Your objective - Reproduce verbatim the part of the beer market text below, beginning at "The beer industry" and stopping after "growth for breweries and retailers.".

1.1 Variable Description

  • ‘hh’: an identifier of the household

  • ‘X_purchase_desc’: details on the purchased item

  • ‘quantity’: the number of items purchased

  • ‘brand’: Bud Light, Busch Light, Coors Light, Miller Lite, or Natural Light

  • ‘dollar_spent’: total dollar value of purchase

  • ‘beer_floz’: total volume of beer, in fluid ounces

  • ‘price_per_floz’: price per fl.oz. (i.e., beer spent/beer floz)

  • ‘container’: the type of container

  • ‘promo’: Whether the item was promoted (coupon or otherwise)

  • ‘market’: Scan-track market (or state if rural)

  • ‘state’: US State

  • demographic data, including gender, marital status, household income, class of work, race, education, age, the size of household, and whether or not the household has a microwave or dishwasher


2 Introduction

2.1 Background

The beer industry is one of the largest sectors of the global beverage market. Beer is a staple for millions of people whether it be for a celebration, social gathering, of just everyday life. Like everything in the world, the beer market is constantly evolving due to trends in the market and consumer preference changes. One consumer preference in the beer market is light beer and almost every beer company makes their own light beer. The beer markets data includes data about Bud Light, Busch Light, Coors Light, Miller Lite, and Natural Light. I am going to analyze the beer markets data to find information about brand preferences, purchasing patterns, and beer consumption trends. This information is significant because it can provide insight into competitive challenges, market opportunities, and areas of innovation and growth for breweries and retailers.

2.2 Statement of the Problem

The overall goal of breweries and retailers that sell beer is to maximize profits. In order to do this, they need to understand factors that drive consumer behavior and influence their purchasing decisions. They also need to find their specific target market and cater their beer to meet the needs of this target market. Factors in the target market include income, employment, age, race, housing, and family dynamic. I am going to analyze the dynamics and consumer behavior in the beer markets data. In doing so, I will gain an understanding of beer consumption trends, brand preferences, and purchasing patterns. I will see what the target market for each brand is and also see information about their promotions to see how this effects purchasing patterns. The problem this will address is decision making for breweries and retailers. The insight provided from the analysis of this data will tell them about competitive challenges, market opportunities, potential changes, and areas of innovation or growth to help guide their decision making in order to maximize profits.

Provided material -
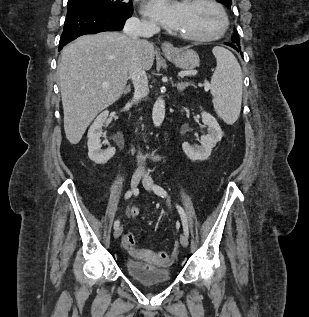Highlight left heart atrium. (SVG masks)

Exercise answer -
The beer industry is one of the largest sectors of the global beverage market. Beer is a staple for millions of people whether it be for a celebration, social gathering, of just everyday life. Like everything in the world, the beer market is constantly evolving due to trends in the market and consumer preference changes. One consumer preference in the beer market is light beer and almost every beer company makes their own light beer. The beer markets data includes data about Bud Light, Busch Light, Coors Light, Miller Lite, and Natural Light. I am going to analyze the beer markets data to find information about brand preferences, purchasing patterns, and beer consumption trends. This information is significant because it can provide insight into competitive challenges, market opportunities, and areas of innovation and growth for breweries and retailers.